Two other people also died in the fire, which ultimately consumed 6 square miles (15.5 square kilometers) and destroyed two dozen homes.
Colorado’s immunity law capped liability at $600,000 per incident, but after the fire, the Legislature removed the cap for controlled burns in cases where victims claim the state acted negligently. The state paid a total of $18 million in compensation to two dozen parties. The largest settlement, $4.8 million, went to Appel’s husband and estate.
Prescribed burning has prevented disasters, and high rebuilding costs.
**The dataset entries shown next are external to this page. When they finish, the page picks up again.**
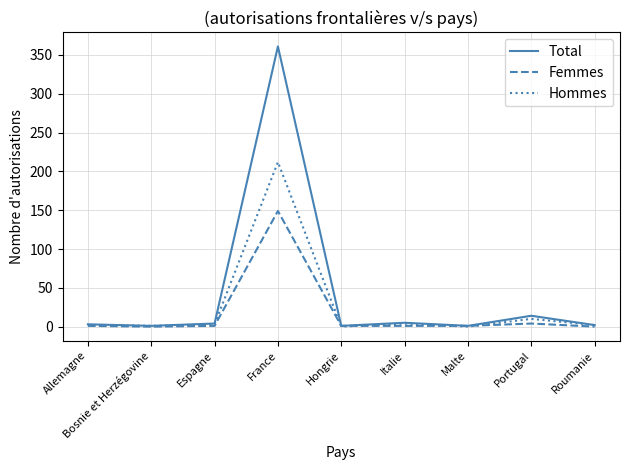

Is it true that Hommes equals -147 at Malte?

False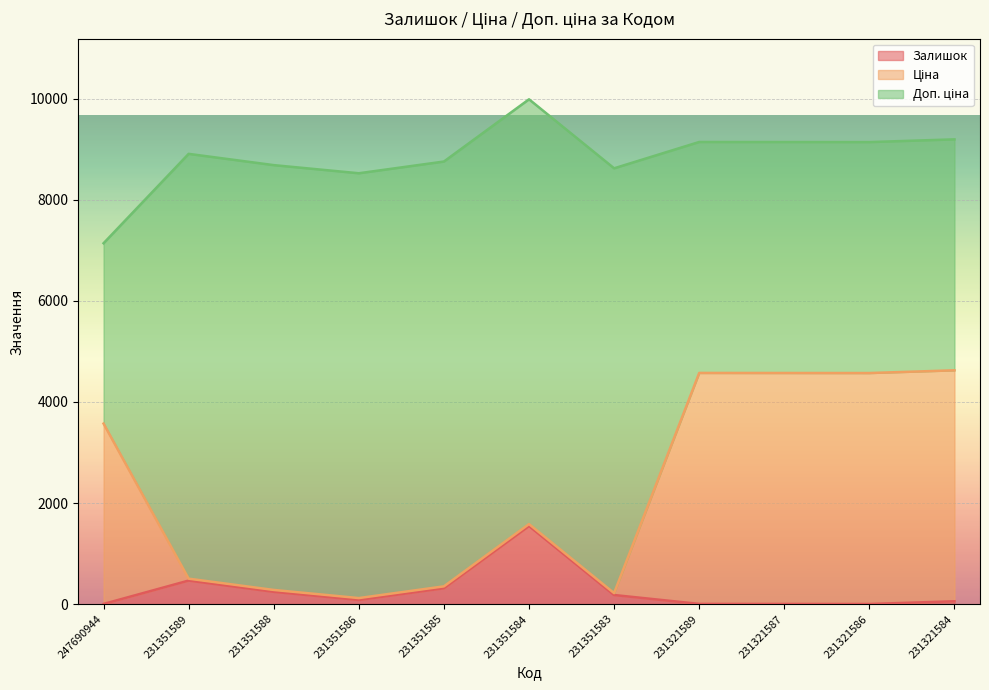

At which category does Ціна reach its first local valley?

231351586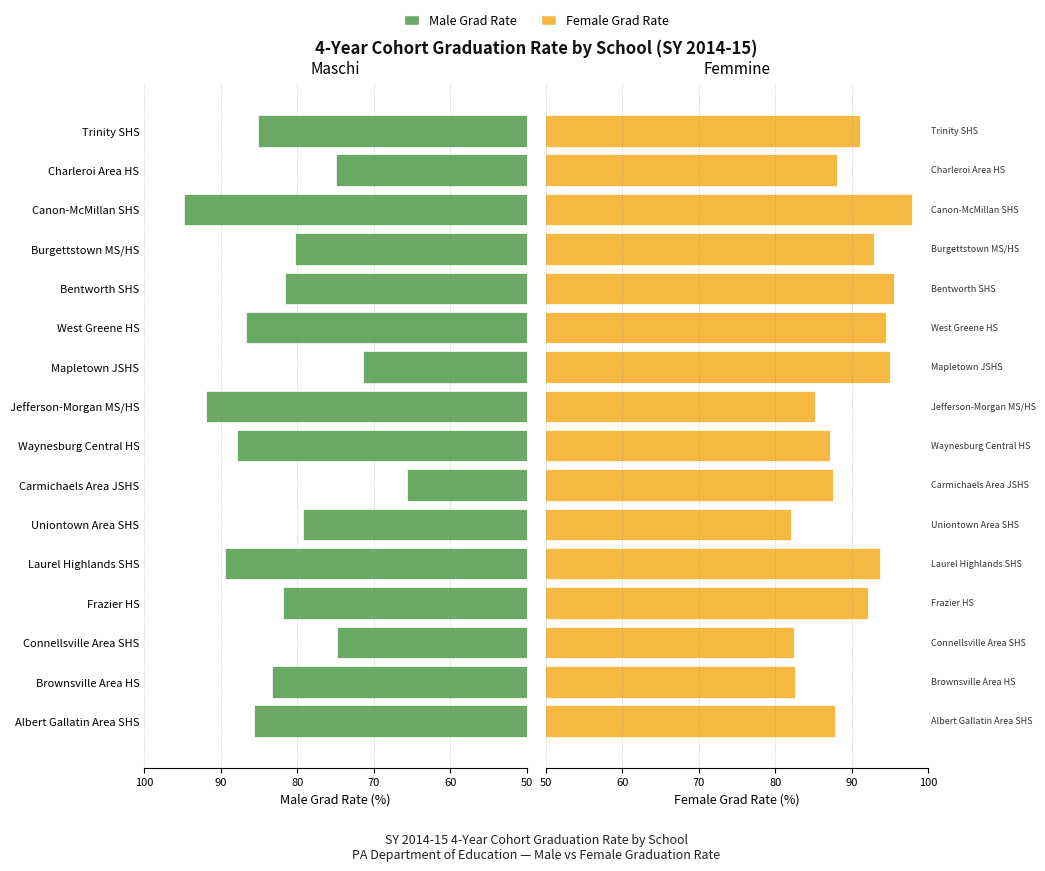

What is the difference between the maximum and second lowest values in the Male Grad Rate series?

23.3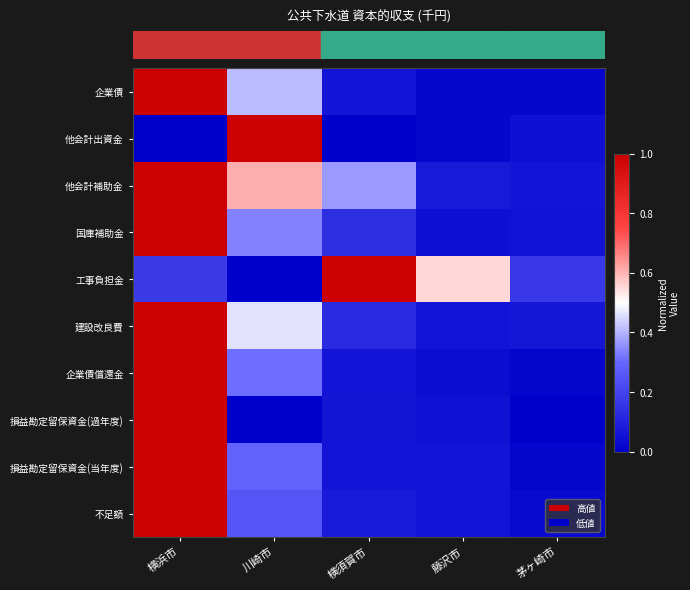

At which category is the sum across all series the highest?

横浜市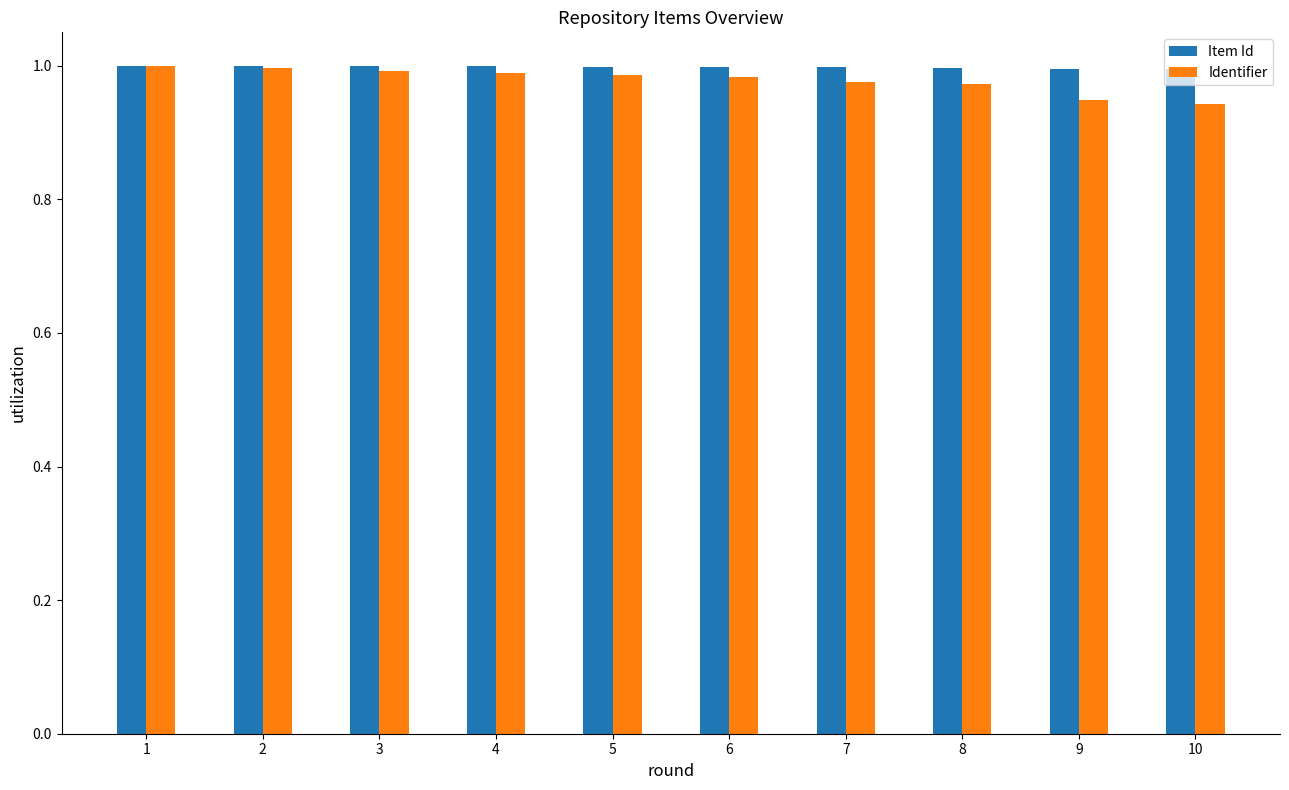

True or false: Identifier has a value of 1.0 at 6.

True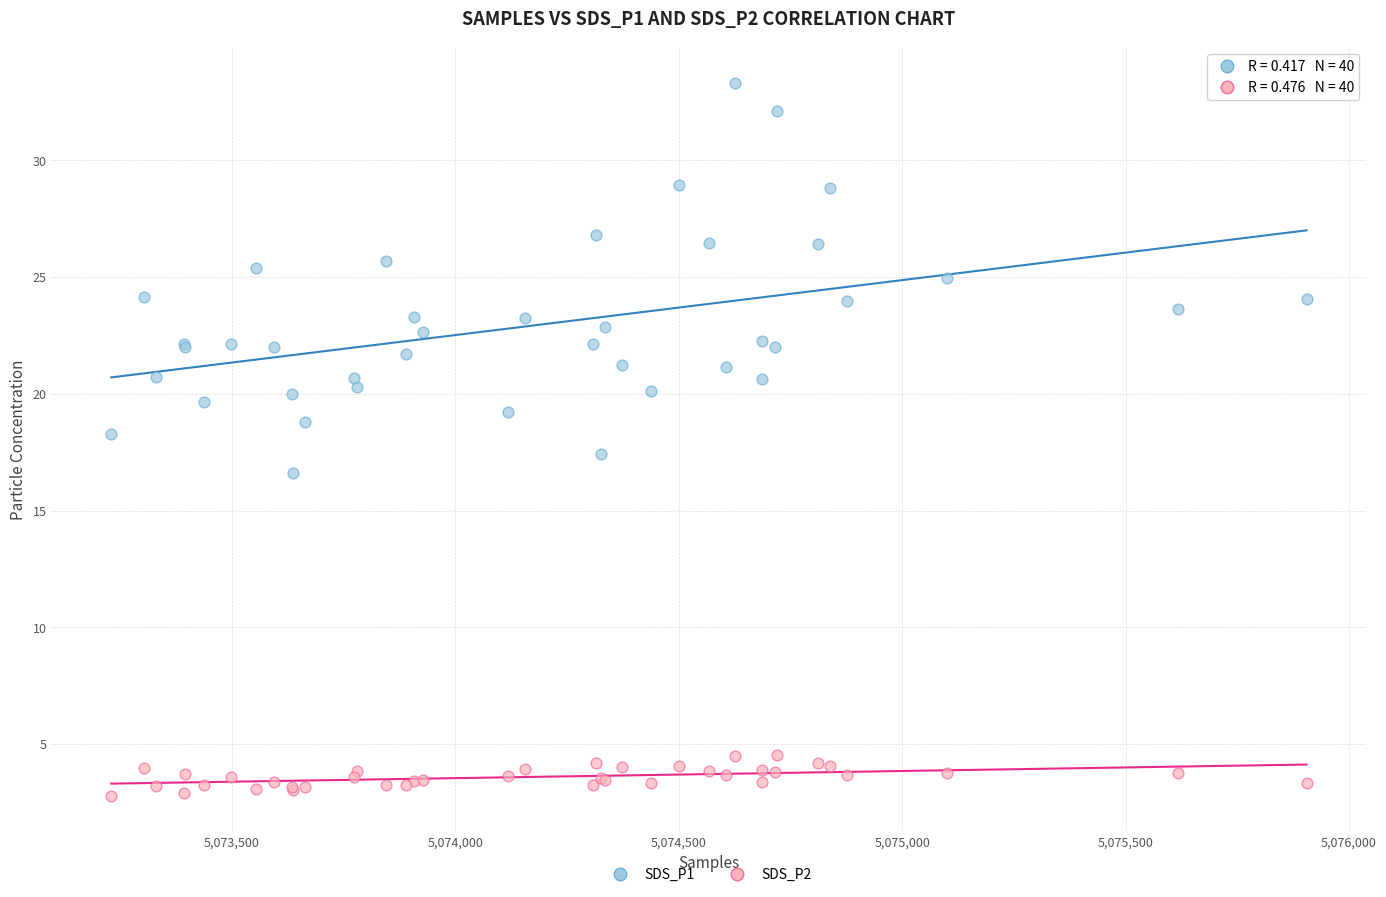

Which series reaches the minimum Y coordinate?

SDS_P2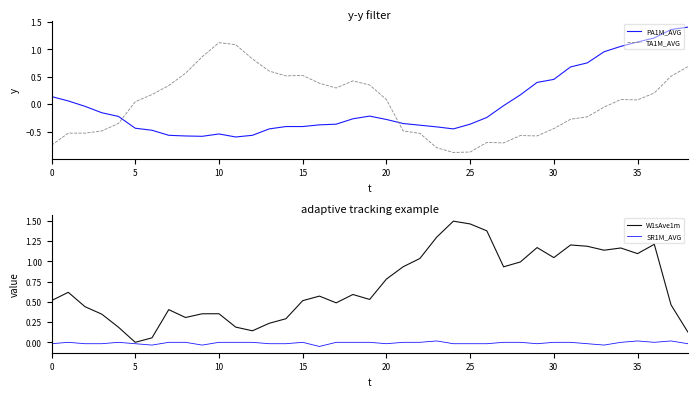

What are all the series names shown in the legend?

PA1M_AVG, TA1M_AVG, W1sAve1m, SR1M_AVG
In 2017, a wildfire threatened the resort town of Sisters, Oregon, but firefighters were able to control it because months earlier, crews removed trees and brush with machines, then ignited prescribed burns.
“The fire came to a halt, both because it had less fuels and also because in the thinned, more natural forest, there was a lot more space for the firefighters,” noted Democratic Sen. Jeff Merkley of Oregon, who is pushing for more funding for forest treatment.
Scott Stephens, a professor of wildland fire science at the University of California, Berkeley, wants a big increase in prescribed burns, along with mechanical forest thinning, but predicts it will be gradual due to both a lack of people trained in it and of political and societal support.
That prescribed burning is now widely seen as a remedy would have been welcome news to Biswell, who died in 1992 at age 86.
Harold Weaver, a forester for the Bureau of Indian Affairs, was also an early advocate. In 1955, Weaver published an article titled “Fire as an enemy, friend and tool in forest management.” Like Biswell, he was cold-shouldered. The two supported each other.
The West, which is more susceptible to wildfires because of its vast wildlands and dry climate, has been stepping up prescribed burns.
In 2019, 3.7 million acres were treated by prescribed fire in the West, a 268% increase from 2011, the National Association of State Foresters and the Coalition of Prescribed Fire Councils said in a report.
Stephens said prescribed fire and restoration thinning should increase at least five-fold to turn things around and create healthy forests as Biswell, his predecessor at Berkeley, envisioned.
“Once you get areas treated, you have to come back in around 15 years for maintenance treatments. And this never ends,” Stephens said. “This is a key point: The program has to last forever.”